A year after the former Citicorp announced a sweeping restructuring program, the company has not yet cut half of the 7,500 jobs it targeted 13 months ago.
Citicorp-now part of the newly merged Citigroup-has cut 3,119 employees, or 42% of that goal, according to an 8K document filed Friday with the Securities and Exchange Commission.
Most of the jobs that were earmarked for elimination are in the back office that supports global consumer businesses.
Citi announced the $889 million restructuring with its third-quarter 1997 earnings report. The company said the cost-cutting effort continued after its merger with Travelers Group was completed in October.
Analysts said the program may have been sidetracked by merger-related issues. "Citi might have gotten farther along by now," said George Bicher, an analyst at BT Alex. Brown. "But you could expect the cost-cutting to accelerate now, especially on the consumer side."
Many of the job cuts took place from July through September of this year. During the third quarter, 1,335 job cuts were attributed to the restructuring program.

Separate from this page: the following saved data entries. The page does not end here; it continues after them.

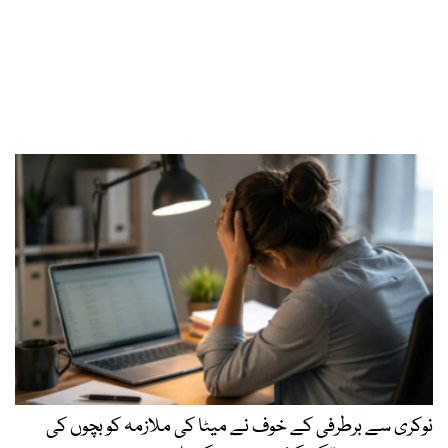
نوکری سے برطرفی کے خوف نے میٹا کی ملازمہ کو بچوں کی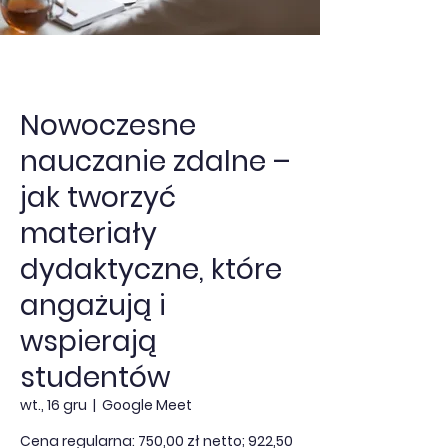
Nowoczesne
nauczanie zdalne –
jak tworzyć
materiały
dydaktyczne, które
angażują i
wspierają
studentów
wt., 16 gru
  |  
Google Meet
Cena regularna: 750,00 zł netto; 922,50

Citi also said it has spent about two-thirds of the money set aside for the program to date, or about $590 million. Most of that has gone to employee compensation.
Travelers took a charge in the fourth quarter last year related to its purchase of Salomon Brothers. About 60% of the $838 millionset aside for that restructuring has been spent, according to the company's filing.
A Citigroup spokesman has said that the company could reduce its 160,000-member work force by as much as 5%, or 8,000, by yearend.
Most of the cuts would come from the previously announced restructurings at Citi and Travelers. Some will also result from layoffs in corporate and investment banking due to a slowing in those businesses, analysts said.
More than 200 employees have been dismissed from the company's equity and fixed-income units since the end of the third quarter, when Citigroup posted trading-related losses of $522 million.